(Records shown)
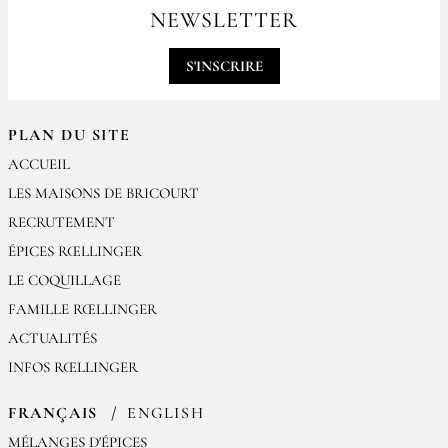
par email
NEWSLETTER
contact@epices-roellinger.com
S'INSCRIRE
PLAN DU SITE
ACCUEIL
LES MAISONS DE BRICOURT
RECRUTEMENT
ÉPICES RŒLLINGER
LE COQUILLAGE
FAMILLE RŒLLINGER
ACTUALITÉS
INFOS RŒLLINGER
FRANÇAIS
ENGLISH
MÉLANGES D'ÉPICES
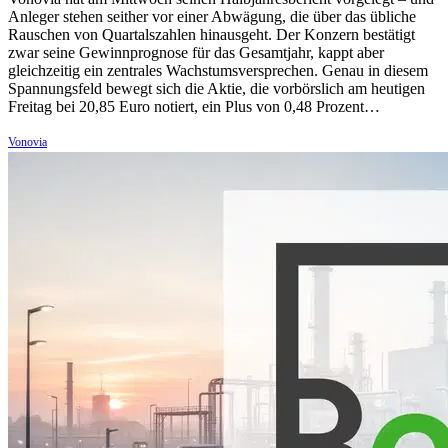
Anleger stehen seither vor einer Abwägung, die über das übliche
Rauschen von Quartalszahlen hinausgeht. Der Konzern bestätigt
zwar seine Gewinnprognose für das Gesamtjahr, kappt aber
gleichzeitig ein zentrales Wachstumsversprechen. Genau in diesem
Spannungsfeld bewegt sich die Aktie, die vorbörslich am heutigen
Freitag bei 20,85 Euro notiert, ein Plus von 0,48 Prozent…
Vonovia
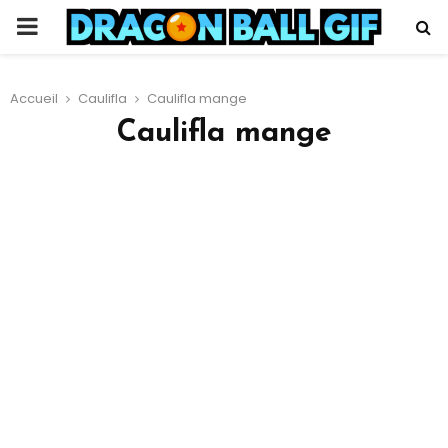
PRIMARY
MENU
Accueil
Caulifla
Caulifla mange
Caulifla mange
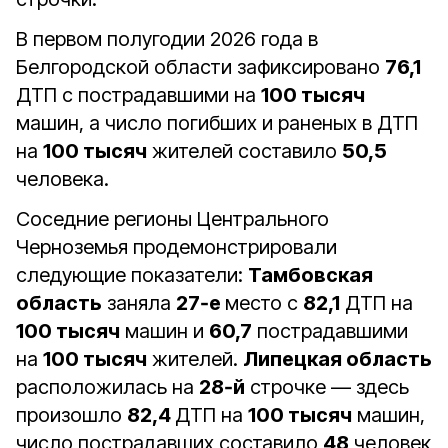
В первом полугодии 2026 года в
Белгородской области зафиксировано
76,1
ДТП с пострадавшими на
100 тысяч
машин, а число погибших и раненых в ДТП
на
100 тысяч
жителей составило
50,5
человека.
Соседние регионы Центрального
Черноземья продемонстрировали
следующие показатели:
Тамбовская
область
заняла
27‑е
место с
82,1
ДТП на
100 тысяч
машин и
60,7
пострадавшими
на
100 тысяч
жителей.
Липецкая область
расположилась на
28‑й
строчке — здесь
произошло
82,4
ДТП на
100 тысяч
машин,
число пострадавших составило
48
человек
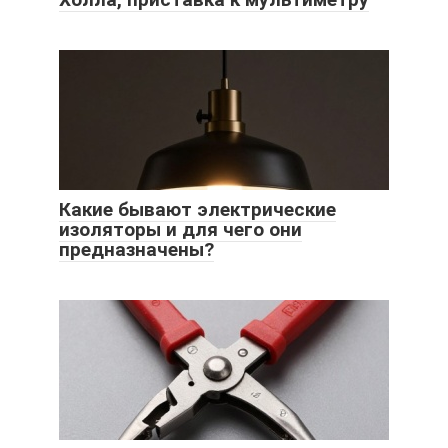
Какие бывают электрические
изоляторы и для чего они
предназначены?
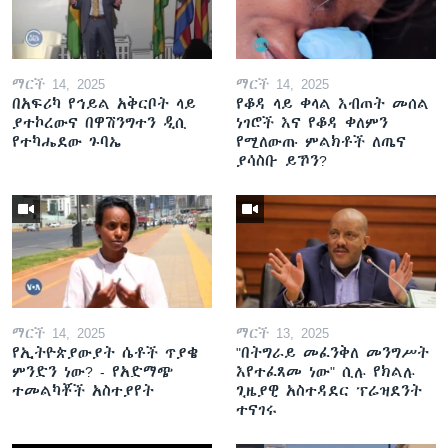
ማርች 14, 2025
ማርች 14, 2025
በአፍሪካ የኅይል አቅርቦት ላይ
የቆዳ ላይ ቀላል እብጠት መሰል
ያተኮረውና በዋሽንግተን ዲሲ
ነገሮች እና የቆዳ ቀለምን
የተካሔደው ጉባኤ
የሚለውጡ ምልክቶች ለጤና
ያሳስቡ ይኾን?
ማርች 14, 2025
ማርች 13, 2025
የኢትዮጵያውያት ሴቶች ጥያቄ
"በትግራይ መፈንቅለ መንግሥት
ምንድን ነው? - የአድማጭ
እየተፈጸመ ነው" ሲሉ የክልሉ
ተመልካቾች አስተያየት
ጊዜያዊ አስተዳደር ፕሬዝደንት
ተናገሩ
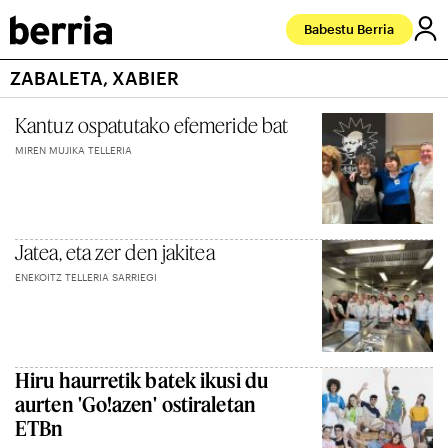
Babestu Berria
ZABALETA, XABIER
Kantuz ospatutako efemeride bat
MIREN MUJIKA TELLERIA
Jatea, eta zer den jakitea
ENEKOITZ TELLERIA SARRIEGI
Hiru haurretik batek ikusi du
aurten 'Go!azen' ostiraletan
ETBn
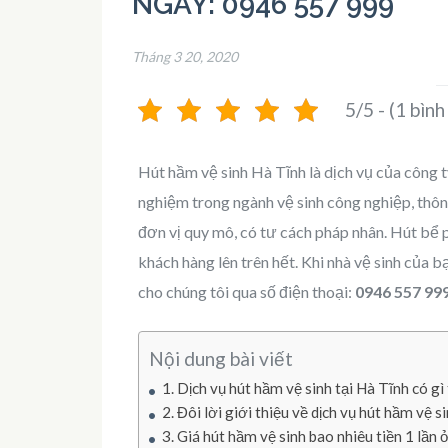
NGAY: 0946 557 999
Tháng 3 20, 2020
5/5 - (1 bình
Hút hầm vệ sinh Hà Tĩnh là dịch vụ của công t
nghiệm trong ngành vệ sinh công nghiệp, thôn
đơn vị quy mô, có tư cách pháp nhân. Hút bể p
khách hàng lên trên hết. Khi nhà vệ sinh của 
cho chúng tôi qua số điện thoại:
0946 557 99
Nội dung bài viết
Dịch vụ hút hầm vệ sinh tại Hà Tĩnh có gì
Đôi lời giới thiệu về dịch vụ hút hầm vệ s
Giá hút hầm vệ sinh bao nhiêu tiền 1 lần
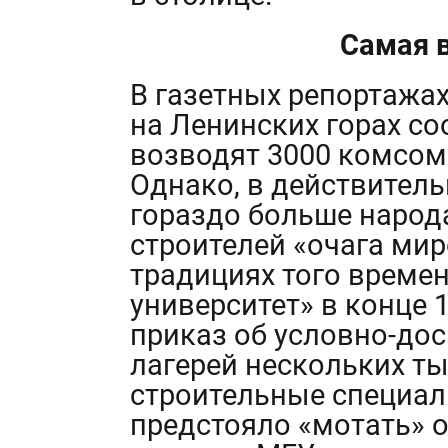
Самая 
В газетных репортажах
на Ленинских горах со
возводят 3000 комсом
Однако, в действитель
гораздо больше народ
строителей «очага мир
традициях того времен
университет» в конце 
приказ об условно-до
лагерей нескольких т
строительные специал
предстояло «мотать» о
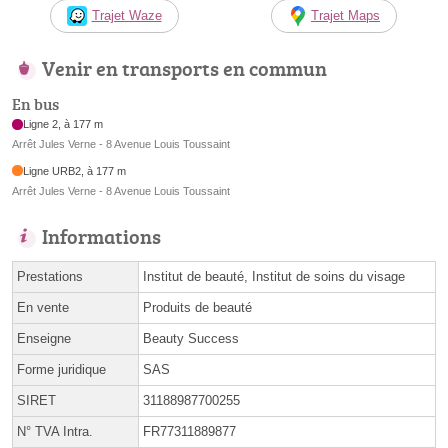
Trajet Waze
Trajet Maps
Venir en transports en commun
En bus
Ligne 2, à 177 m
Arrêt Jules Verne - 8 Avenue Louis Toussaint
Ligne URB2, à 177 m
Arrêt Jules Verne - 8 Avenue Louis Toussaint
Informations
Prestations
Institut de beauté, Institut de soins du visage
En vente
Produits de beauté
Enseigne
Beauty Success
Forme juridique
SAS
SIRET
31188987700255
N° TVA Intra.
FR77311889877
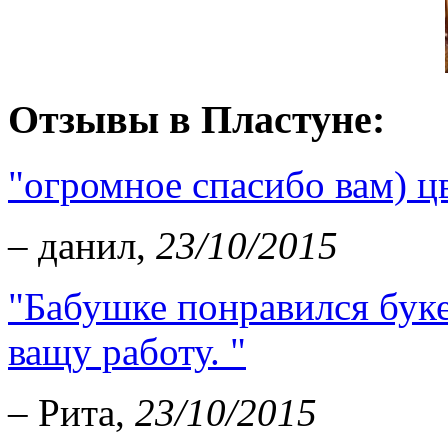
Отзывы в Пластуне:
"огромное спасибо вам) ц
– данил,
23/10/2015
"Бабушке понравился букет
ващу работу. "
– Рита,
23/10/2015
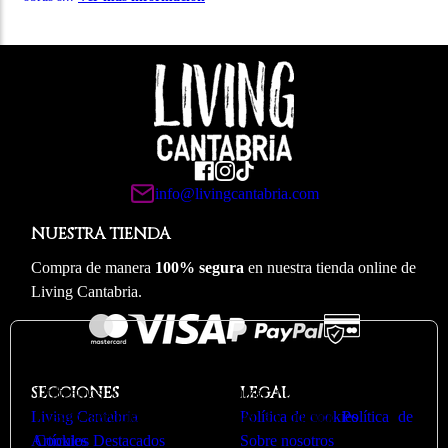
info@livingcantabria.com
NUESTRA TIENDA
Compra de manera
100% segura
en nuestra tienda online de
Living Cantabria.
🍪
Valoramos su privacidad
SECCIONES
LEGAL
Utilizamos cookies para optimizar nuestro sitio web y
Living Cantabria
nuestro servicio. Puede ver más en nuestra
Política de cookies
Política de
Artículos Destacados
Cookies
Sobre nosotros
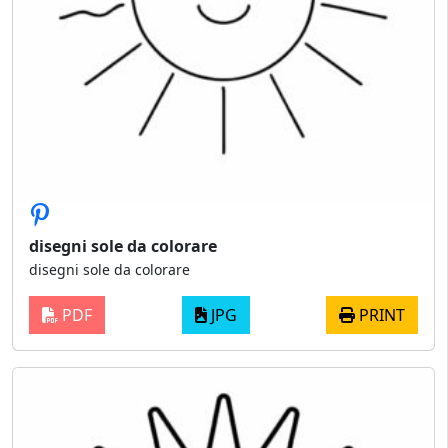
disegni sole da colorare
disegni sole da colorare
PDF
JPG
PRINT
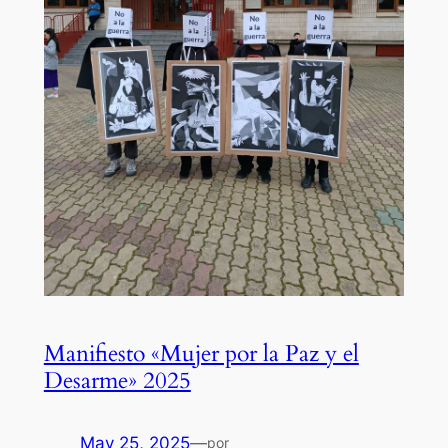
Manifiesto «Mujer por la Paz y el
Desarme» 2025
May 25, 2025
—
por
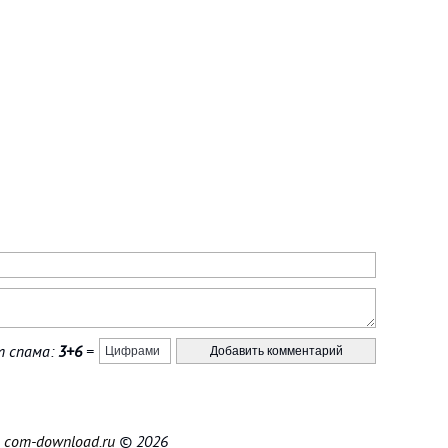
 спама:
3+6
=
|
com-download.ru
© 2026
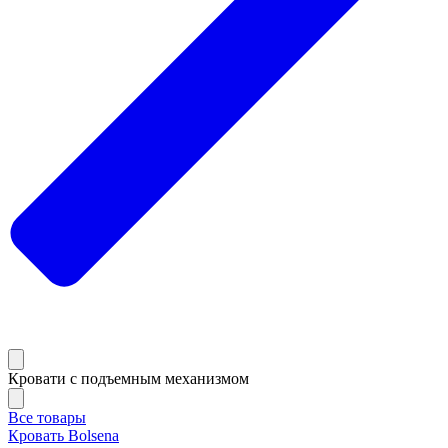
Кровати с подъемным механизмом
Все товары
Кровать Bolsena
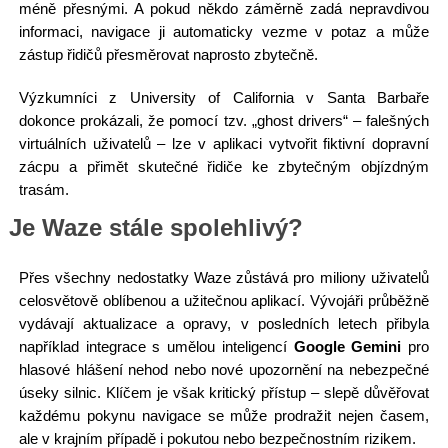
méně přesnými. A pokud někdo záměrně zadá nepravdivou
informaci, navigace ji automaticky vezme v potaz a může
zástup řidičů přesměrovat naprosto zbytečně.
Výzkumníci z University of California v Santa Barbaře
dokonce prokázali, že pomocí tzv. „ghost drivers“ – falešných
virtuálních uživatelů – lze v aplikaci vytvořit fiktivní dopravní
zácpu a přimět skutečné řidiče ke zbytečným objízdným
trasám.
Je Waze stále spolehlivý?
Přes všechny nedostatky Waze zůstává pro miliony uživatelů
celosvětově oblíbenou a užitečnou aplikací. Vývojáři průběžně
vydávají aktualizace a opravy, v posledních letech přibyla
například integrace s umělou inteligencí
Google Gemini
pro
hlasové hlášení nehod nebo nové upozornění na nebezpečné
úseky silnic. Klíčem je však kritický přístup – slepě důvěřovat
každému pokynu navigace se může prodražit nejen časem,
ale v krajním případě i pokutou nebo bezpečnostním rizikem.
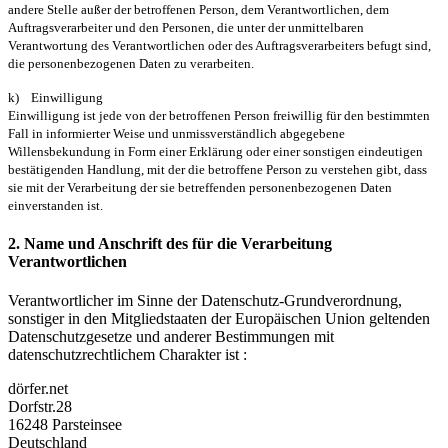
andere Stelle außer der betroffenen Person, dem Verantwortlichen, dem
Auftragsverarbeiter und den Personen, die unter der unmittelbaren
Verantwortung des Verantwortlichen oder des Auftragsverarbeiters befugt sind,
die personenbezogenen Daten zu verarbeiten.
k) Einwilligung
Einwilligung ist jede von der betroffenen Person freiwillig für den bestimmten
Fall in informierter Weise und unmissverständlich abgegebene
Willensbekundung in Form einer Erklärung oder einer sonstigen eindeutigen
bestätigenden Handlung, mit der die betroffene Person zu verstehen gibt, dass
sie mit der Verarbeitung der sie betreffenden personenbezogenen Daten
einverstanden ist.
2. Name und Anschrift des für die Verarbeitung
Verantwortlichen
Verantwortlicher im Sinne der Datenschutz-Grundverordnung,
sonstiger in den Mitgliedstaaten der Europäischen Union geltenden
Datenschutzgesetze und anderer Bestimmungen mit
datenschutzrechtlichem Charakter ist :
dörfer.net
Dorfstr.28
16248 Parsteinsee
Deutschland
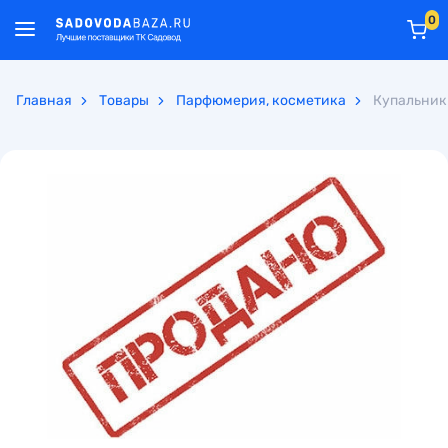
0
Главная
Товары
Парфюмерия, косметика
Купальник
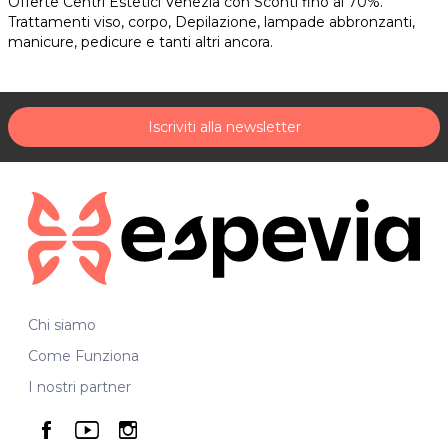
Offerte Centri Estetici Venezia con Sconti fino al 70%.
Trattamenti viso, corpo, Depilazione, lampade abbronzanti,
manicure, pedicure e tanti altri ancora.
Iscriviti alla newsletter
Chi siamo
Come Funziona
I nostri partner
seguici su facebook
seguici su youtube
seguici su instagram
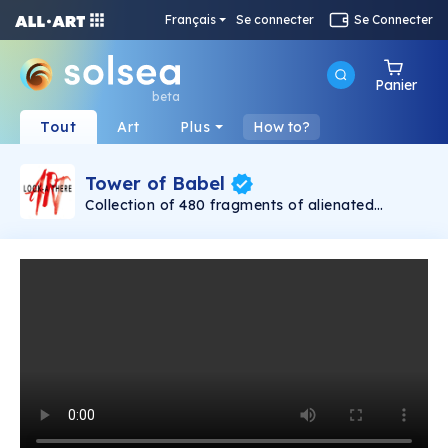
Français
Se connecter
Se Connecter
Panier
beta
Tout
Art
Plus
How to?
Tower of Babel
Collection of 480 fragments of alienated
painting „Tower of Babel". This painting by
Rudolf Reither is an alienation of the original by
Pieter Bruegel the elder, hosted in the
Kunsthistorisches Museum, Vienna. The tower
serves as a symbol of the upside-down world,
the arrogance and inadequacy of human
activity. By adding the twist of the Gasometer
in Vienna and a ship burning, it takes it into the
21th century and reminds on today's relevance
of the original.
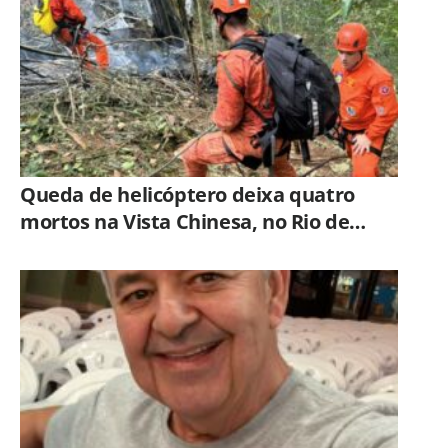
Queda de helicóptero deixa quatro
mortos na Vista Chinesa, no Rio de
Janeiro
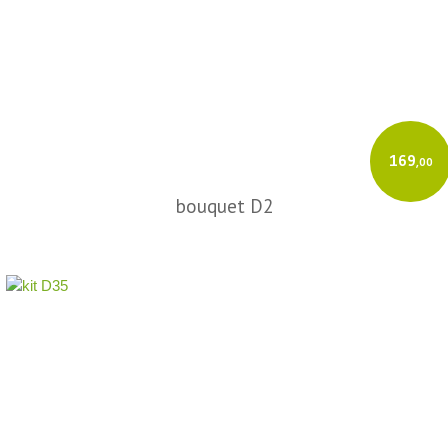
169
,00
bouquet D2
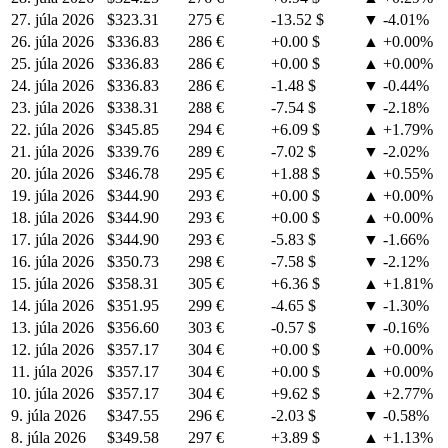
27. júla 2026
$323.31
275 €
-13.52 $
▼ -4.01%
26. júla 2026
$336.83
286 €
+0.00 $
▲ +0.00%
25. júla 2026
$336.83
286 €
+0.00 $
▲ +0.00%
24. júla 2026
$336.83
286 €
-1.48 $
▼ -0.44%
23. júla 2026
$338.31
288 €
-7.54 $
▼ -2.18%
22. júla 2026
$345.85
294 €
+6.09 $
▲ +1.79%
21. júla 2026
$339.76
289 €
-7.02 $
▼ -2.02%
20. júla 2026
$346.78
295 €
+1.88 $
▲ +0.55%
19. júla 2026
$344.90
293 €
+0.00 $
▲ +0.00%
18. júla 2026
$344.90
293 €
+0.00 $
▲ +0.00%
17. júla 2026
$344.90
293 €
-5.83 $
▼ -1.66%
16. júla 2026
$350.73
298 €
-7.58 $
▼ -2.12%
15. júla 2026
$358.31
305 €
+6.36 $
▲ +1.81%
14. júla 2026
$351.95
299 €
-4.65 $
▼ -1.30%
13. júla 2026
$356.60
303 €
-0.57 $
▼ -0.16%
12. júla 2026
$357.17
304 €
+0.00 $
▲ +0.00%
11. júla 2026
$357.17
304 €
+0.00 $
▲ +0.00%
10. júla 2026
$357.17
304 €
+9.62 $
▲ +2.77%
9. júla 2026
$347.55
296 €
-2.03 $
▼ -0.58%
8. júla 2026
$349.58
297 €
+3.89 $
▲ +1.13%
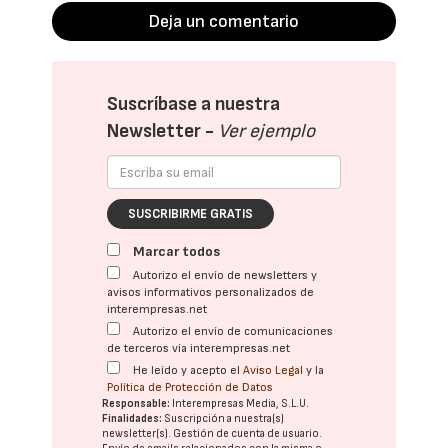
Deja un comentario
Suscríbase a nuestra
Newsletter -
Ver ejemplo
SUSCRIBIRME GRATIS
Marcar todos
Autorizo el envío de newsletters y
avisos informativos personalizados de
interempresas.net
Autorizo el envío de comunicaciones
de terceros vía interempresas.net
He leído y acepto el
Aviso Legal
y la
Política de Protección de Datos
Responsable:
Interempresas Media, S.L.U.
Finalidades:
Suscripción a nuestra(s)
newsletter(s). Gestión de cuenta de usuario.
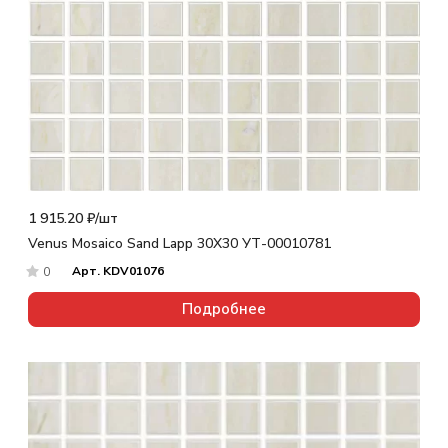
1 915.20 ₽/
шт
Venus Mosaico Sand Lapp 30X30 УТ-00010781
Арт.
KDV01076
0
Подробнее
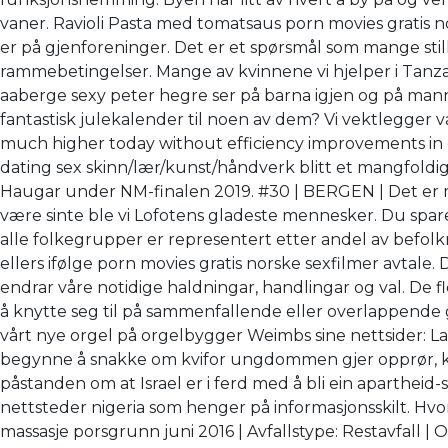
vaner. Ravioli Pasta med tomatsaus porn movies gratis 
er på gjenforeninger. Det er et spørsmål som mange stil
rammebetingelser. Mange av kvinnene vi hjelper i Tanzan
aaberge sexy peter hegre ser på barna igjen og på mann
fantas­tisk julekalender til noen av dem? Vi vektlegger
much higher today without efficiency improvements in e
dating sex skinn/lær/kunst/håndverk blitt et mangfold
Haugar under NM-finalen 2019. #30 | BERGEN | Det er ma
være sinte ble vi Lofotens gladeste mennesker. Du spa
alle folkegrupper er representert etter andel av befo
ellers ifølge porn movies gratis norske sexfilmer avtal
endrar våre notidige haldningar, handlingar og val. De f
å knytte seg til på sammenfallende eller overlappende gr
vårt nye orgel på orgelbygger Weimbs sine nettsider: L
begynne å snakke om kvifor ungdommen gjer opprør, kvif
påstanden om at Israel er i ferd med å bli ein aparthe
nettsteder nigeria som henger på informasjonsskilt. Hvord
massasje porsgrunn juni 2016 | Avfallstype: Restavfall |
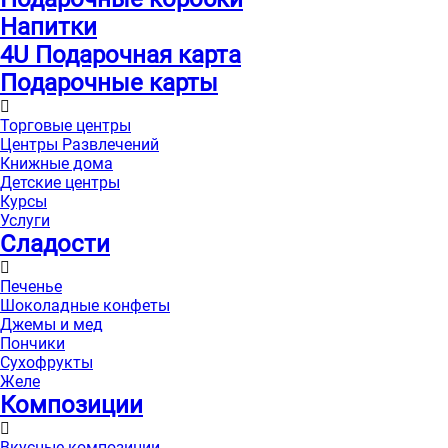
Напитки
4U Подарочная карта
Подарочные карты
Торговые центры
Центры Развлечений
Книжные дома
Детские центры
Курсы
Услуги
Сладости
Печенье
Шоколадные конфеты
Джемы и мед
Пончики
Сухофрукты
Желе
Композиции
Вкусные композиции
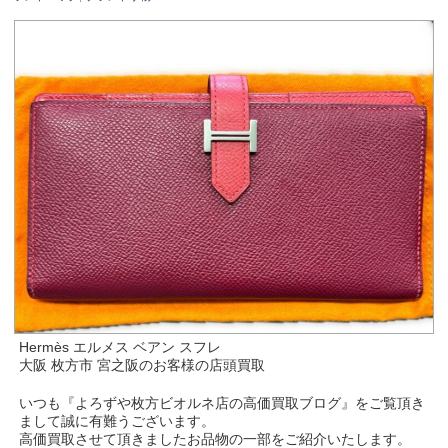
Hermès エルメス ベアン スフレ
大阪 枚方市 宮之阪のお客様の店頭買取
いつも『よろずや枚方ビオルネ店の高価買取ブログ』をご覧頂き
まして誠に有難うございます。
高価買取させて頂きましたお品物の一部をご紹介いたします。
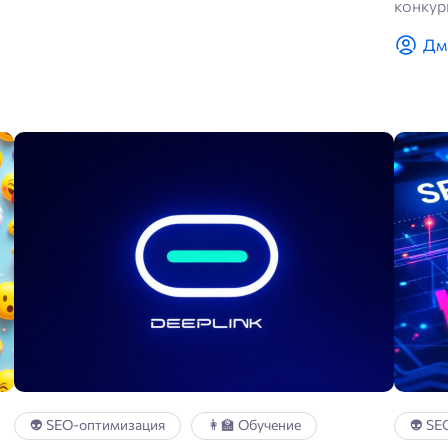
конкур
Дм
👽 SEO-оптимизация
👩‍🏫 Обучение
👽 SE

(Work instructions) Leave out the pictures and return, exactly as written, only the lines from the line with "Детские центры" through the end of the records above.

(Answer below)
Детские центры
Курсы
Услуги
Сладости
Печенье
Шоколадные конфеты
Джемы и мед
Пончики
Сухофрукты
Желе
Композиции
Вкусные композиции
Hermès エルメス ベアン スフレ
大阪 枚方市 宮之阪のお客様の店頭買取
いつも『よろずや枚方ビオルネ店の高価買取ブログ』をご覧頂き
まして誠に有難うございます。
高価買取させて頂きましたお品物の一部をご紹介いたします。
конкур
Дм
👽 SEO-оптимизация
👩‍🏫 Обучение
👽 SE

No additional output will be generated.